To King, a research associate at the New Brunswick Museum who found the fossil collection, Sanfordiacolis would have looked like something taken straight from Dr. Seuss’s most popular works.
“Did you know in the movie ‘The Lorax’ that trees have big balls at the top and narrow trunks? These structures probably have a similar structure. You have this huge crown at the top, and then it narrows and sticks to this very small trunk,” King said. Totally Dr.

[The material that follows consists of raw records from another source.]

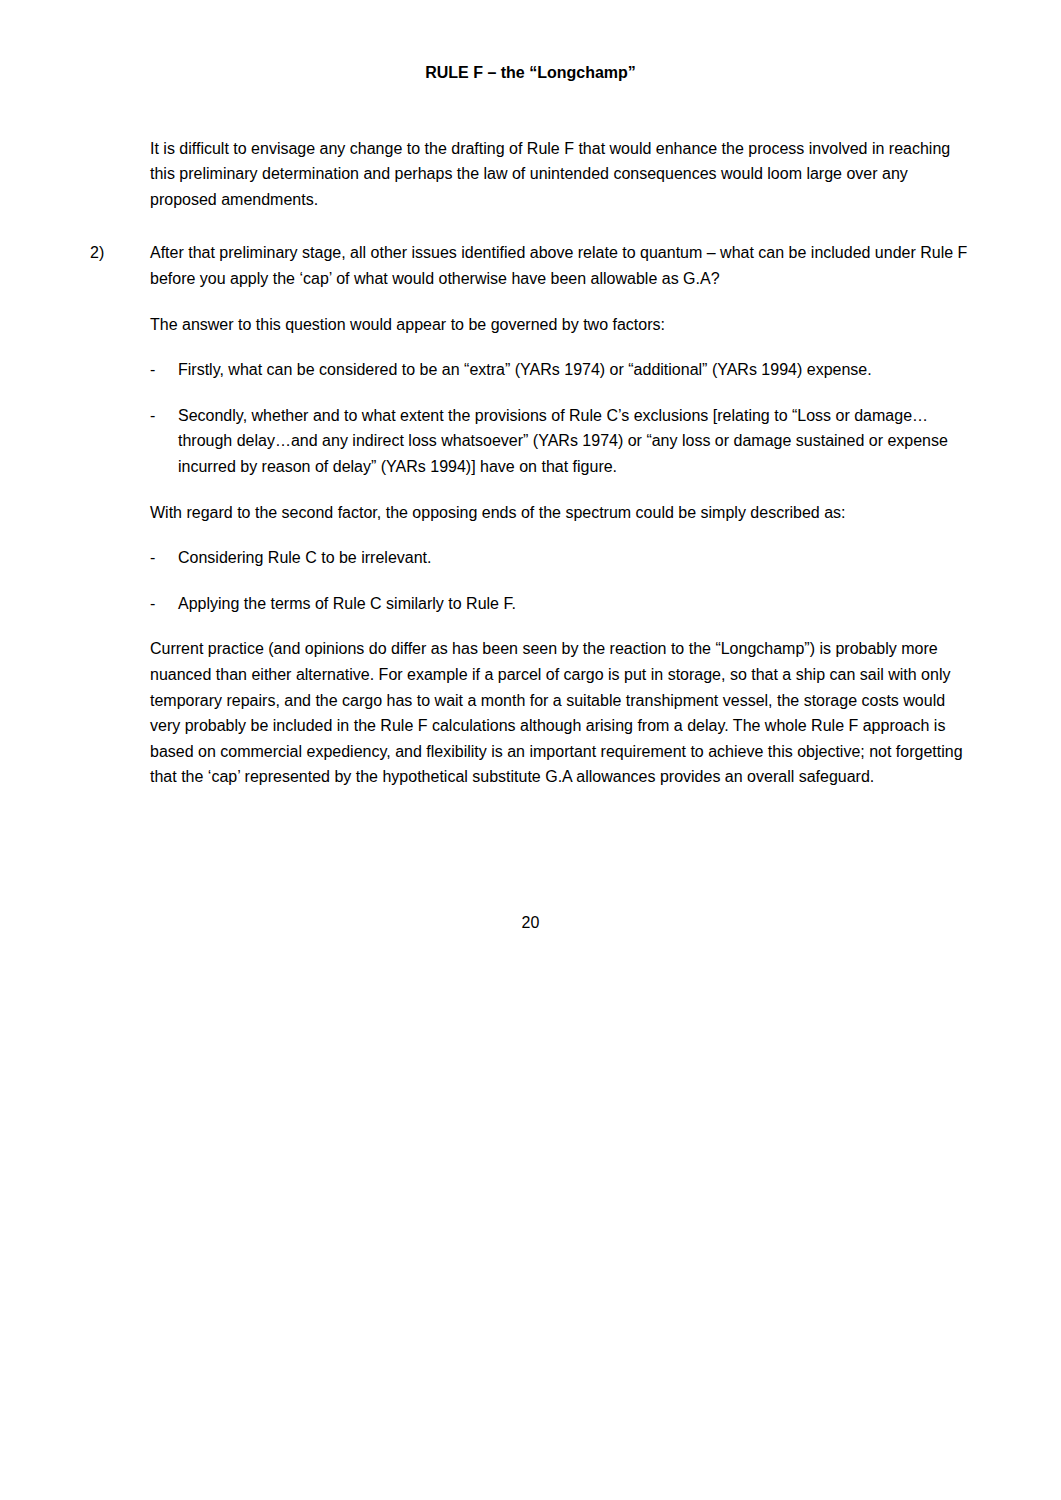RULE F – the “Longchamp”
It is difficult to envisage any change to the drafting of Rule F that would enhance the process involved in reaching this preliminary determination and perhaps the law of unintended consequences would loom large over any proposed amendments.
After that preliminary stage, all other issues identified above relate to quantum – what can be included under Rule F before you apply the ‘cap’ of what would otherwise have been allowable as G.A?
The answer to this question would appear to be governed by two factors:
Firstly, what can be considered to be an “extra” (YARs 1974) or “additional” (YARs 1994) expense.
Secondly, whether and to what extent the provisions of Rule C’s exclusions [relating to “Loss or damage…through delay…and any indirect loss whatsoever” (YARs 1974) or “any loss or damage sustained or expense incurred by reason of delay” (YARs 1994)] have on that figure.
With regard to the second factor, the opposing ends of the spectrum could be simply described as:
Considering Rule C to be irrelevant.
Applying the terms of Rule C similarly to Rule F.
Current practice (and opinions do differ as has been seen by the reaction to the “Longchamp”) is probably more nuanced than either alternative. For example if a parcel of cargo is put in storage, so that a ship can sail with only temporary repairs, and the cargo has to wait a month for a suitable transhipment vessel, the storage costs would very probably be included in the Rule F calculations although arising from a delay. The whole Rule F approach is based on commercial expediency, and flexibility is an important requirement to achieve this objective; not forgetting that the ‘cap’ represented by the hypothetical substitute G.A allowances provides an overall safeguard.
20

Seuss-esque look. “It’s a weird, wonderful idea of what this thing could look like.”
But the reign of Sanfordiacolis The researchers said this did not last long. “We’re not seeing this plant structure again,” Stimson told CNN. He noted that it grew in the Early Carboniferous, a time period at the end of the Paleozoic era when plants and animals were diversifying as they began to make their way from water to land.
Most evolution is experimental, and success is often measured by the diversity of a species, or its ability to adapt to many different places and conditions. Stimson added that the strange collection of tree fossils provides evidence of a “failed experiment of science and evolution.” “We’re really starting to paint that picture of what life was like 350 million years ago.”
Courtesy Matthew Stimson
Researchers excavated the first fossil tree of Sanfordiacolis about seven years ago, but four more specimens were found in close proximity to each other a few years later.
Fossils like Sanfordiacolis are not only useful in helping humans understand how life changed in the past, they can help scientists figure out where life on our planet might be headed next.
The presence of this particular species indicates that trees in that period began to occupy different ecological niches beyond what was previously understood, according to the researchers behind its discovery.
Gastaldo sees this as an indication that plants – like many early invertebrates – were experimenting with how to adapt to the environment. The earthquake, which likely petrified trees, also provides new geological evidence of what might be happening in Earth’s systems at the same moment in time.
“This is actually the first evidence we have of the existence of a ‘tree’ between what grows on the ground and what can rise above the ground,” Gastaldo said. “What was there?”